Arsitektur seperti hal diatas juga perlu mengangkat nilai-nilai estetika yang abstrak menjadi wujud kongkrit yang bisa dinikmati oleh banyak orang seperti bangunan yang indah, warna yang menawan dan gaya bangunan yang menyenangkan. Kehadiran kepranataan Arsitek dalam bentuk UU tentang Arsitek (Architect’s Act) diperlukan selain untuk mengakui keberadaan Arsitek sebagai ahli dalam bidang arsitektur dan lingkungan binaan sesuai dengan pendidikan yang diterimanya, juga untuk memenuhi hak masyarakat untuk hidup dalam suatu hasil rancangan arsitektur serta lingkungan binaan yang baik, aman, nyaman dan terjangkau.
Seperti juga yang terjadi di negara lain, suatu UU tentang Arsitek setidaknya nanti harus komplementer dan lebih spesifik dari UU No.18 / 1999 tentang Jasa Konstruksi, yang secara tegas menetapkan klasifikasi dan persyaratan, bahwa hanya orang yang ahli pada bidang arsitekturlah yang bisa mengerjakan dan bertanggung jawab untuk pekerjaan arsitektur. Undang-undang ini dibuat dengan menguraikan tiga hal utama bagi persyaratan Arsitek, yaitu tentang:
1) pendidikan yang diperoleh,
2) pengalaman praktik, pengembangan keprofesian berkelanjutan dan
3) kompetensi profesional (termasuk didalamnya pengertian terhadap kode etik dan
kaidah tata laku profesi).


Pekerjaan Seorang Arsitek

1. Menata letak bangunan-bangunan yang memiliki keterikatan fungsi dalam sebuah site dan mendesain site tersebut.
2. Mengolah tata ruang sebuah bangunan.
3. Menentukan konsep desain interior sebuah bangunan (termasuk perletakan furniturenya, dll).
4. Mengolah bentuk luar dan tampak sebuah bangunan.
5. Menentukan jenis dan letak sistem struktur pada bangunan.
6. Menentukan jenis dan letak instalasi listrik pada bangunan.
7. Menentukan jenis dan letak instalasi pipa air dan jalur penghawaan udara.
8. Menentukan jenis dan letak alat-alat transportasi dalam bangunan (lift, dsb).
9. Menghitung biaya konstruksi sebuah bangunan.


Peraturan Tentang Arsitek

Sampai dengan hari ini pengaturan tentang profesi Arsitek dan praktik arsitektur di Indonesia masih belum terlalu jelas dinyatakan dalam peraturan perundang-undangan yang ada.
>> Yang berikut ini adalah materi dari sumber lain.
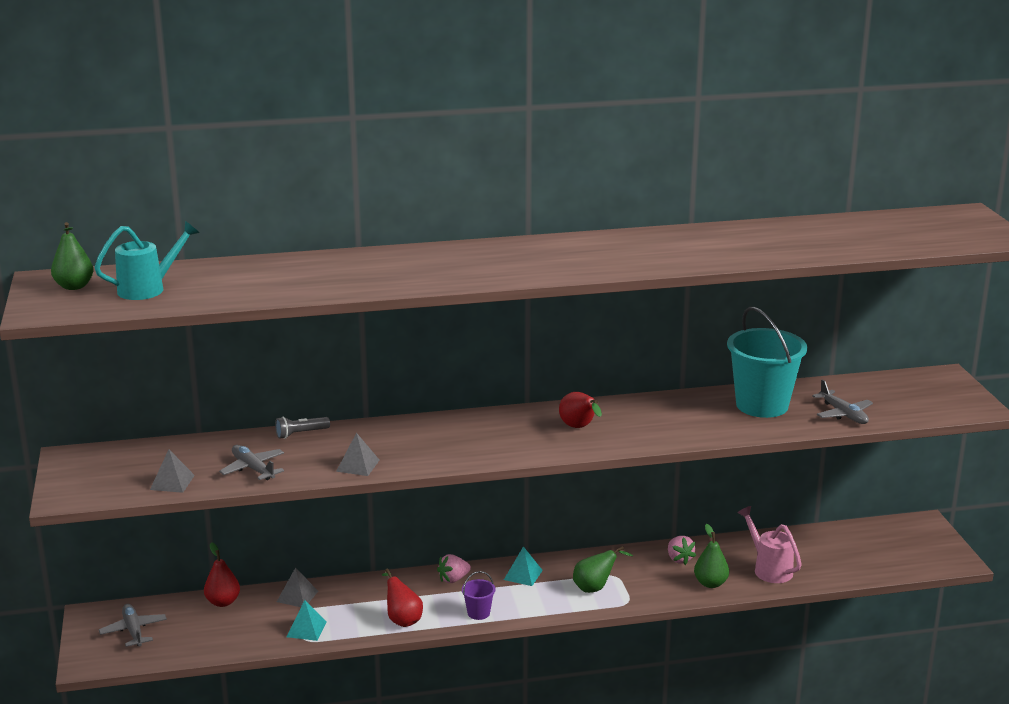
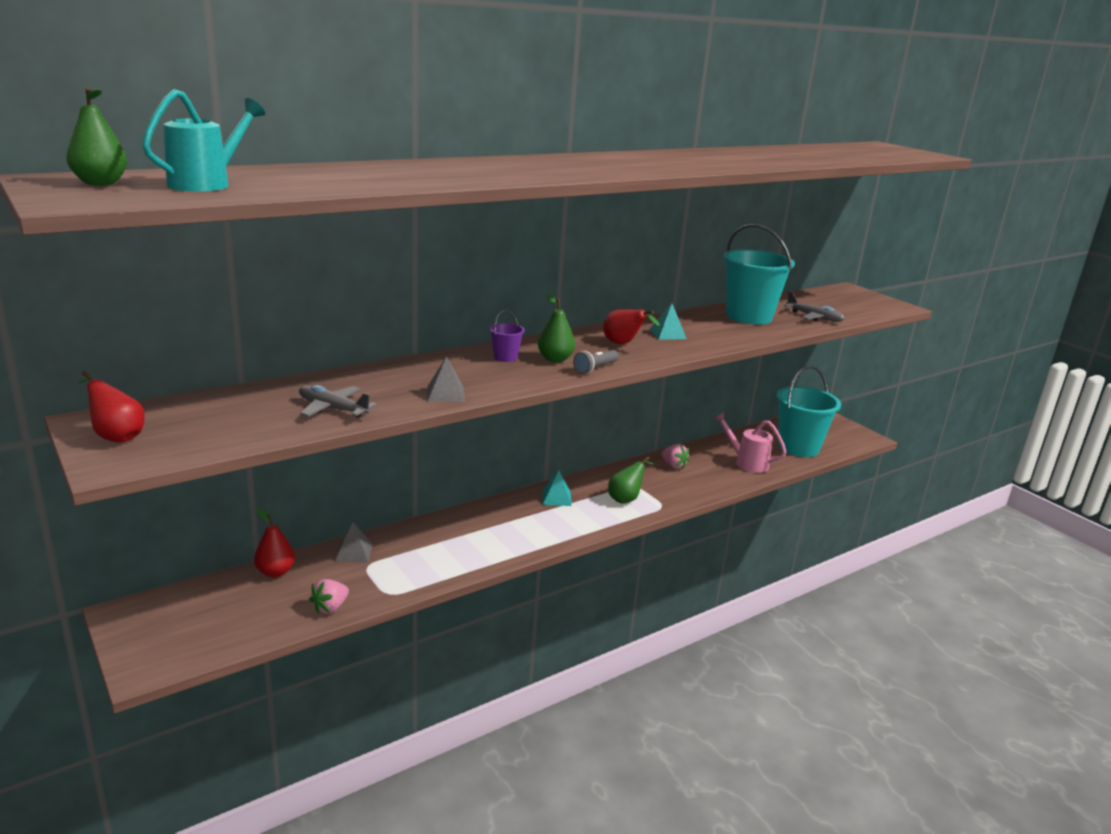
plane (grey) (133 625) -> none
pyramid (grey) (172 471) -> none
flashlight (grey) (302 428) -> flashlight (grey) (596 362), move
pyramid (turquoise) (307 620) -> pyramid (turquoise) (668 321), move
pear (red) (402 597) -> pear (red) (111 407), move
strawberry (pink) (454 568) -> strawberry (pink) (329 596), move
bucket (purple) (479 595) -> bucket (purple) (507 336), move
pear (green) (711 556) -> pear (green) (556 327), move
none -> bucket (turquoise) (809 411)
Baru pada tahun 1999 terbitlah UU No.18 / 1999 tentang Jasa Konstruksi dan UU No.28 / 2002 tentang Bangunan Gedung sebagai pengganti undang-undang sejenis dari masa kolonial Belanda, mulai ada titik terang berkaitan dengan peran Arsitek nasional. Sayangnya konstitusi tersebut hanya menjelaskan ketentuan tentang praktik Arsitek dalam bentuk definisi yang berbunyi sebagai penyedia layanan jasa perencanaan dan jasa pengawasan bangunan seperti yang juga termuat pada beberapa Peraturan Pemerintah antara lain dalam pengadaan barang dan jasa, tanpa memperinci lebih lanjut siapa yang dimaksud dengan penyedia jasa tersebut.
Pada bagian ketentuan keahlian yang dipersyaratkan, ternyata tanggung jawab profesi masing-masing ahli di bidang jasa konstruksi inipun dianggap sama rata, bahkan penerapannya terbatas hanya untuk bangunan dan fasilitas milik negara saja.
Selama ini keberadaan peran Arsitek dan praktik arsitektur di Indonesia sebagian diatur melalui pengaturan penyelenggaraan pembangunan nasional, antara lain :
- UU No.18/1999 tentang Jasa Konstruksi
- PP No. 28,29 dan 30/2000 tentang Jasa Konstruksi
- UU No. 28/2002 tentang Bangunan Gedung
- PP No. 36/2005 tentang Bangunan Gedung
- Keppres 18/2000 tentang Pengadaan Barang & Jasa
- Perubahan Keppres 18/2000 tahun 2002
- Pedoman Teknis Pembangunan Bangunan Gedung Negara - Kep Menkimpraswil
nomor 332/KPTS/M/2002
- Surat Edaran Bersama Deputi Ketua Bidang Pembiayaan dan Pengendalian
Pelaksanaan Bappenas dan Dirjen Anggaran Departemen Keuangan No.
604/D.VI/02/1998 dan No. SE-35/A/21/0298
Pada hakekatnya kaidah dan akidah profesi adalah upaya mencari nafkah dengan mengabdikan keahlian sebagai pelayanan untuk kepentingan masyarakat, sehingga tujuan pengabdian profesi Arsitek hanyalah satu, yaitu: memberikan karya yang terbaik yang dapat dihasilkan bagi sebesar-besarnya manfaat dan perlindungan kepada masyarakat.
Arsitek dalam melakukan tugas profesinya lebih dari sekedar bekerja (okupasi) dan panggilan (vokasi), melainkan harus selalu bersumber pada bagian yang terdalam dari diri manusia. Maka ketika Arsitek melakukan praktik arsitektur harus merupakan manifestasi dari panggilan nurani untuk berkarya dan mengamalkan ilmu serta keahliannya sebagai suatu pengabdian kepada masyarakat, bangsa dan negara.
Apabila kita membandingkan dan mengamati struktur peraturan perundangundangan keprofesian yang lazim berlaku di banyak negara, untuk mendukung tumbuh dan berkembangnya profesi Arsitek (dan insinyur) dibutuhkan setidaknya 3 (tiga) kepranataan
sebagai pilar pendukung utama. Masing-masing mengatur hal-hal yang berbeda tetapi
saling melengkapi dan menjadi kesatuan yang utuh.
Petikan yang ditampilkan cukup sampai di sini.